The Touring Club of France was founded in 1890 by a group of cyclists (known as velocipedists at the time) with the aim of encouraging tourism in France. For nearly a century it supported and promoted a variety of tourist activities, including hiking, motoring, motorcycling, camping in the mountains or by the sea, mountain walking, horse riding, aviation, photography, archaeology and heritage conservation. One fascinating way it bolstered the pastime of mountain walking was by providing financial support to mountain guides, but only if they were the fathers of a lot of children! The Club was dissolved in 1983 due to financial difficulties.
The mile-stone should really be called a league-stone, as it gives distances to nearby Bourges, Chateaumeilland (today spelt with a t at the end) and Néris-Les-Bains in Gallic leagues (2,500 metres). These co-existed in Gaul alongside Roman miles (1,500 metres).
A little more about the Duke, as it turns out he was an interesting person. He was a colonel in the cavalry, then owner of coal mines, and finally settled in Berry, where he became very interested in agriculture. He introduced flax, rapeseed, madder and tobacco, reared pigs and kept bees. He also did some clever cross-breeding of local sheep with some brought in from Spain. He set up a woollen mill in Meillant and studied and wrote about the roads and waterways of Berry. He founded schools and hospitals, and workshops for former soldiers. Despite being such a generous benefactor, he had a hard time of it during the Revolution, and was imprisoned. His son, unfortunately, was executed. The Duke himself died of smallpox in 1800 and was buried in the splendidly gothic castle at Meillant.

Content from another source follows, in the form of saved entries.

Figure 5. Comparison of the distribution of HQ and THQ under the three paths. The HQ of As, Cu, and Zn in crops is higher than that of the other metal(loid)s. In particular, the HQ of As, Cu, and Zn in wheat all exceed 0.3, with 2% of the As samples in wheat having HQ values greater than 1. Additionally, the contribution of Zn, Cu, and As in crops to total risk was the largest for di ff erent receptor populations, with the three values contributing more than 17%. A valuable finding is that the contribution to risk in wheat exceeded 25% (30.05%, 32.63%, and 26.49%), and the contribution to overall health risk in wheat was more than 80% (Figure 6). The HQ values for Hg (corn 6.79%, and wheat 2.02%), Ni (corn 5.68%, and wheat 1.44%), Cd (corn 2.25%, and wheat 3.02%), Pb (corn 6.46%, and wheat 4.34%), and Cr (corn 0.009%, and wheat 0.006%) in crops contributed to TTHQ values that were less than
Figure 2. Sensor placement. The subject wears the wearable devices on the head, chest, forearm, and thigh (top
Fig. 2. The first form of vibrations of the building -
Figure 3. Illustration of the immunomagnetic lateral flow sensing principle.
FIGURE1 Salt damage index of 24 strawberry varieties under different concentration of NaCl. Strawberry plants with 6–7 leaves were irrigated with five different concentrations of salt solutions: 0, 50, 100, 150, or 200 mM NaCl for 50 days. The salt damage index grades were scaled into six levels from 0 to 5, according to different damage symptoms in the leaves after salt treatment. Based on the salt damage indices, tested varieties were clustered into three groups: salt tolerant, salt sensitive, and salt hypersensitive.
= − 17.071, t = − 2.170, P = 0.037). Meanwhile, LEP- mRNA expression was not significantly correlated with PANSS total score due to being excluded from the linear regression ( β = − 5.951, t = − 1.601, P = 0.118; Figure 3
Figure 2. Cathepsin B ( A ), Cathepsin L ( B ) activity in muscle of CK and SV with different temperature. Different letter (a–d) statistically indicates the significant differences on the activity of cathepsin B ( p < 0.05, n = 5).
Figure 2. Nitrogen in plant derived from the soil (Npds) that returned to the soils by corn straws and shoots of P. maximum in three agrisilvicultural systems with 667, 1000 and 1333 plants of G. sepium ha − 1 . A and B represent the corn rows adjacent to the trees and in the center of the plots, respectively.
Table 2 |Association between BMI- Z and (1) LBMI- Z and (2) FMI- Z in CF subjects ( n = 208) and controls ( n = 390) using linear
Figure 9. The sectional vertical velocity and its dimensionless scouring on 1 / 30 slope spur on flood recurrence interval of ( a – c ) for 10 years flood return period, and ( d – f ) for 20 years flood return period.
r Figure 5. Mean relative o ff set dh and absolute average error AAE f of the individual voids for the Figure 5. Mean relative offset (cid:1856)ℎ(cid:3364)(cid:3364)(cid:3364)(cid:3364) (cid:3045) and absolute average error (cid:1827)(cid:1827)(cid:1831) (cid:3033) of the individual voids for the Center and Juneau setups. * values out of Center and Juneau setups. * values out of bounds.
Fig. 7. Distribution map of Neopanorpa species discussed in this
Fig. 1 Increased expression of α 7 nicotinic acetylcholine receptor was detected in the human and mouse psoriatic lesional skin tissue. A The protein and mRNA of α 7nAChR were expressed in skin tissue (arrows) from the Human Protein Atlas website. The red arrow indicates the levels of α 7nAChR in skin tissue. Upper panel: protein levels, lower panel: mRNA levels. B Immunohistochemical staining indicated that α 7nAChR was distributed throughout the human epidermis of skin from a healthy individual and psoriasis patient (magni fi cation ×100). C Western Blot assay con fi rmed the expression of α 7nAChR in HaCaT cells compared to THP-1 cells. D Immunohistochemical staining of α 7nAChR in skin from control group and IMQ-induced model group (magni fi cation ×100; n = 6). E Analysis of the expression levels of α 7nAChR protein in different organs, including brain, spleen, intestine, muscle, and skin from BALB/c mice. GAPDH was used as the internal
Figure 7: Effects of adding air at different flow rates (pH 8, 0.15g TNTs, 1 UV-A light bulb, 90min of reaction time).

Having admired the monument from the pavement, between passing lorries, and then dodged the busy traffic to get a close-up shot of it, we decided to make a brief detour from our planned trip to take a look at nearby Noirlac Abbey.
This Cistercian Abbey was founded in 1150 and endured for more than 600 years before being dissolved during the French Revolution. For most of the nineteenth century (1822-74) it was a porcelain factory and the various religious buildings became kilns, workshops, warehouses and lodgings. The Département of Cher acquired the Abbey in 1909, but before being restored it to its former glory between 1950 and 1980, it housed American expeditionary forces in 1918 and Spanish republican refugees in 1936.
Before heading off we hunted for toilets in the huge car park, but they were firmly locked. That wasn’t impressive, but we were impressed to come across ebike charging points!
All in all, it was a tiring but enjoyable and historically and geographically fascinating outing on our Tenways.